***** Study text *****
With the Hong Kong Exchange reportedly greenlighting a revised prospectus for Megvii Technology, the Chinese facial recognition company currently blacklisted by the US, a pending IPO not only tests investor appetite at frothy valuations but whether institutional investors would participate for companies that are currently under an ethical spotlight.
Megvii’s plans to raise $500 million are now reportedly back on track after the Beijing-headquartered artificial intelligence company originally failed to win approval for its IPO in November, according to a Reuters news report.
The Hong Kong Stock Exchange’s Listing Committee – whose consent is essential for any IPO candidate – kicked back its application after concerns over the company’s “suitability” were raised, implying Megvii’s alleged human rights abuses in China’s Xinjiang Uighur Autonomous Region were a worry. Citi, Goldman Sachs, and J.P. Morgan are the main banks working on the deal.
*****
**Exercise details:**
Write out the passage of the Megvii IPO article from "With the Hong" to "Reuters news report.".
***** Information shown *****
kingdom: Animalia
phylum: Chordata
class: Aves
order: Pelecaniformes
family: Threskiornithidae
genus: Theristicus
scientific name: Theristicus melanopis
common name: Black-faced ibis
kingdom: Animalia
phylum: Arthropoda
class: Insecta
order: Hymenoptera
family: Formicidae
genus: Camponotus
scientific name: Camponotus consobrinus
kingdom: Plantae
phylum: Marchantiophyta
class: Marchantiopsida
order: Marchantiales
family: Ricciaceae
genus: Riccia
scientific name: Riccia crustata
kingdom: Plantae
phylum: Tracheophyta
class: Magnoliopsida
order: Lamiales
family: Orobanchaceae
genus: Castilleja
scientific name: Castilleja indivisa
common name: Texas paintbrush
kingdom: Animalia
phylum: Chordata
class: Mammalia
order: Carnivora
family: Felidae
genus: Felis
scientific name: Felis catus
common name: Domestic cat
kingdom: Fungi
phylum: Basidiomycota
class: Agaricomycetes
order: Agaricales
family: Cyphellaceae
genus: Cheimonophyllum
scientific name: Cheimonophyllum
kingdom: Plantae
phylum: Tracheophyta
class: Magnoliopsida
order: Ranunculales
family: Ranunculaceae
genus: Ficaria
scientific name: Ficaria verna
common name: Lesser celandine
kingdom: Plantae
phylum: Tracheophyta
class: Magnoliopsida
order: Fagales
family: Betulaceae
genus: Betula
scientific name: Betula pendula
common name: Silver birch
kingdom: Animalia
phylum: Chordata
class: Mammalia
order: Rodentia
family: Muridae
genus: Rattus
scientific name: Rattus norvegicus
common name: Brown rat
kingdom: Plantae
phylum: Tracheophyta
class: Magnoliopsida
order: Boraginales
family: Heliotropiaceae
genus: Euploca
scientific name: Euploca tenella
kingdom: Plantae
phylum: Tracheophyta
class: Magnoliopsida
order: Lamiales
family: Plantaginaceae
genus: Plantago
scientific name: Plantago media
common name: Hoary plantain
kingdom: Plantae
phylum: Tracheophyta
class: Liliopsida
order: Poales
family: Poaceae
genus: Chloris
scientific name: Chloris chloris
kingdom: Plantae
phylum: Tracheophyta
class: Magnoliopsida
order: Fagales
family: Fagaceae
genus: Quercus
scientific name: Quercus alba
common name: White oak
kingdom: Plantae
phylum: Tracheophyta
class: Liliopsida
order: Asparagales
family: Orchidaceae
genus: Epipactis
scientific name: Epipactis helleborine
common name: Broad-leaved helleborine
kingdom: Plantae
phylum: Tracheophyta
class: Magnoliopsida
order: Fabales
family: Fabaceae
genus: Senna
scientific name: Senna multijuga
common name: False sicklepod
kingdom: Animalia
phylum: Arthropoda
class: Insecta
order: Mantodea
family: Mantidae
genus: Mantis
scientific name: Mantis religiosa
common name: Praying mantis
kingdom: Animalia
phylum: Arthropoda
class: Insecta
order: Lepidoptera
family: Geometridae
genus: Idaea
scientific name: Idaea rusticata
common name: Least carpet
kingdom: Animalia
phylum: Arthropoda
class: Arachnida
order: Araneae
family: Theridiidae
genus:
*****
**Answer to this problem:**
With the Hong Kong Exchange reportedly greenlighting a revised prospectus for Megvii Technology, the Chinese facial recognition company currently blacklisted by the US, a pending IPO not only tests investor appetite at frothy valuations but whether institutional investors would participate for companies that are currently under an ethical spotlight.
Megvii’s plans to raise $500 million are now reportedly back on track after the Beijing-headquartered artificial intelligence company originally failed to win approval for its IPO in November, according to a Reuters news report.